TASK DIRECTIONS: Restate all the data exactly, so that each line is the same as before.

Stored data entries
+ + + +

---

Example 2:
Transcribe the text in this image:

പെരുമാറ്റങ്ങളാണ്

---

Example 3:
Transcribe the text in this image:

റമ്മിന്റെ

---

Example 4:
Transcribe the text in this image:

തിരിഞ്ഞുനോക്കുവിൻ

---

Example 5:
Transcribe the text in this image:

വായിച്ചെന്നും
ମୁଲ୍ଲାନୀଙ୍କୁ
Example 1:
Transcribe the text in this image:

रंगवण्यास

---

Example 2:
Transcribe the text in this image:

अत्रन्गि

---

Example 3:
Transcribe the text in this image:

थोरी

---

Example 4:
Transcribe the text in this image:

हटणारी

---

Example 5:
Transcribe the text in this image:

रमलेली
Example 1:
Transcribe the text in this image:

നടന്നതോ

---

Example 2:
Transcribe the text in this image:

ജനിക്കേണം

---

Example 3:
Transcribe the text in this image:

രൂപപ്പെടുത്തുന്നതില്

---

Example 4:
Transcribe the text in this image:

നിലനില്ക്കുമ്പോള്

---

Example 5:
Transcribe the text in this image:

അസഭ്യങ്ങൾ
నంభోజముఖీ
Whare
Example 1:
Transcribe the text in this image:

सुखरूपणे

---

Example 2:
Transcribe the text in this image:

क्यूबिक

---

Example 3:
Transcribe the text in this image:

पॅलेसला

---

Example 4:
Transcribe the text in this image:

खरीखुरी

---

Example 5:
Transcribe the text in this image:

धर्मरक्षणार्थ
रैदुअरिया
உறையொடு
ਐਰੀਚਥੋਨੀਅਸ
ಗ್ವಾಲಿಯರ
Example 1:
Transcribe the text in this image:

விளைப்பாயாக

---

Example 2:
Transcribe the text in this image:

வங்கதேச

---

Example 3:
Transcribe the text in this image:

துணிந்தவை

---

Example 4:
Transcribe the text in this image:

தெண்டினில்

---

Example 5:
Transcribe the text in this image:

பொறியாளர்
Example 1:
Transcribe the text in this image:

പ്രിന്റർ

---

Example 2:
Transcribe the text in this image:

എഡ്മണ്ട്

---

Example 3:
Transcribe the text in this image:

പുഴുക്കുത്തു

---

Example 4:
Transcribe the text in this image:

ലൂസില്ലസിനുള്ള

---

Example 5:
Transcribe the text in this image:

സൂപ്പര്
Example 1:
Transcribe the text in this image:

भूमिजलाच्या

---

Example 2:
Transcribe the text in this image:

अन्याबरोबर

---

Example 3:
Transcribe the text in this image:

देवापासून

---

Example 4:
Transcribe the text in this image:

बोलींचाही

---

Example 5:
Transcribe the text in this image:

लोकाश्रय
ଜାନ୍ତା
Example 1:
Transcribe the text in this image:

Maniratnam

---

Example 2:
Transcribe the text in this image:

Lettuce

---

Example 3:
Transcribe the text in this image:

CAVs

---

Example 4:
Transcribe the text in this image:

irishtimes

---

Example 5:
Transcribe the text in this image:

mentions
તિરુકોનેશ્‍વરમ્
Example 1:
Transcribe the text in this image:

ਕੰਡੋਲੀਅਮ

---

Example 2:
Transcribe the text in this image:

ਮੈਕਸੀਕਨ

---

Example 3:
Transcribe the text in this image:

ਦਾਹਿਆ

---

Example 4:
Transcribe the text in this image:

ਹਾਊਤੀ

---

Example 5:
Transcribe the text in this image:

+ + + +

RESULT:
---

Example 2:
Transcribe the text in this image:

പെരുമാറ്റങ്ങളാണ്

---

Example 3:
Transcribe the text in this image:

റമ്മിന്റെ

---

Example 4:
Transcribe the text in this image:

തിരിഞ്ഞുനോക്കുവിൻ

---

Example 5:
Transcribe the text in this image:

വായിച്ചെന്നും
ମୁଲ୍ଲାନୀଙ୍କୁ
Example 1:
Transcribe the text in this image:

रंगवण्यास

---

Example 2:
Transcribe the text in this image:

अत्रन्गि

---

Example 3:
Transcribe the text in this image:

थोरी

---

Example 4:
Transcribe the text in this image:

हटणारी

---

Example 5:
Transcribe the text in this image:

रमलेली
Example 1:
Transcribe the text in this image:

നടന്നതോ

---

Example 2:
Transcribe the text in this image:

ജനിക്കേണം

---

Example 3:
Transcribe the text in this image:

രൂപപ്പെടുത്തുന്നതില്

---

Example 4:
Transcribe the text in this image:

നിലനില്ക്കുമ്പോള്

---

Example 5:
Transcribe the text in this image:

അസഭ്യങ്ങൾ
నంభోజముఖీ
Whare
Example 1:
Transcribe the text in this image:

सुखरूपणे

---

Example 2:
Transcribe the text in this image:

क्यूबिक

---

Example 3:
Transcribe the text in this image:

पॅलेसला

---

Example 4:
Transcribe the text in this image:

खरीखुरी

---

Example 5:
Transcribe the text in this image:

धर्मरक्षणार्थ
रैदुअरिया
உறையொடு
ਐਰੀਚਥੋਨੀਅਸ
ಗ್ವಾಲಿಯರ
Example 1:
Transcribe the text in this image:

விளைப்பாயாக

---

Example 2:
Transcribe the text in this image:

வங்கதேச

---

Example 3:
Transcribe the text in this image:

துணிந்தவை

---

Example 4:
Transcribe the text in this image:

தெண்டினில்

---

Example 5:
Transcribe the text in this image:

பொறியாளர்
Example 1:
Transcribe the text in this image:

പ്രിന്റർ

---

Example 2:
Transcribe the text in this image:

എഡ്മണ്ട്

---

Example 3:
Transcribe the text in this image:

പുഴുക്കുത്തു

---

Example 4:
Transcribe the text in this image:

ലൂസില്ലസിനുള്ള

---

Example 5:
Transcribe the text in this image:

സൂപ്പര്
Example 1:
Transcribe the text in this image:

भूमिजलाच्या

---

Example 2:
Transcribe the text in this image:

अन्याबरोबर

---

Example 3:
Transcribe the text in this image:

देवापासून

---

Example 4:
Transcribe the text in this image:

बोलींचाही

---

Example 5:
Transcribe the text in this image:

लोकाश्रय
ଜାନ୍ତା
Example 1:
Transcribe the text in this image:

Maniratnam

---

Example 2:
Transcribe the text in this image:

Lettuce

---

Example 3:
Transcribe the text in this image:

CAVs

---

Example 4:
Transcribe the text in this image:

irishtimes

---

Example 5:
Transcribe the text in this image:

mentions
તિરુકોનેશ્‍વરમ્
Example 1:
Transcribe the text in this image:

ਕੰਡੋਲੀਅਮ

---

Example 2:
Transcribe the text in this image:

ਮੈਕਸੀਕਨ

---

Example 3:
Transcribe the text in this image:

ਦਾਹਿਆ

---

Example 4:
Transcribe the text in this image:

ਹਾਊਤੀ

---

Example 5:
Transcribe the text in this image:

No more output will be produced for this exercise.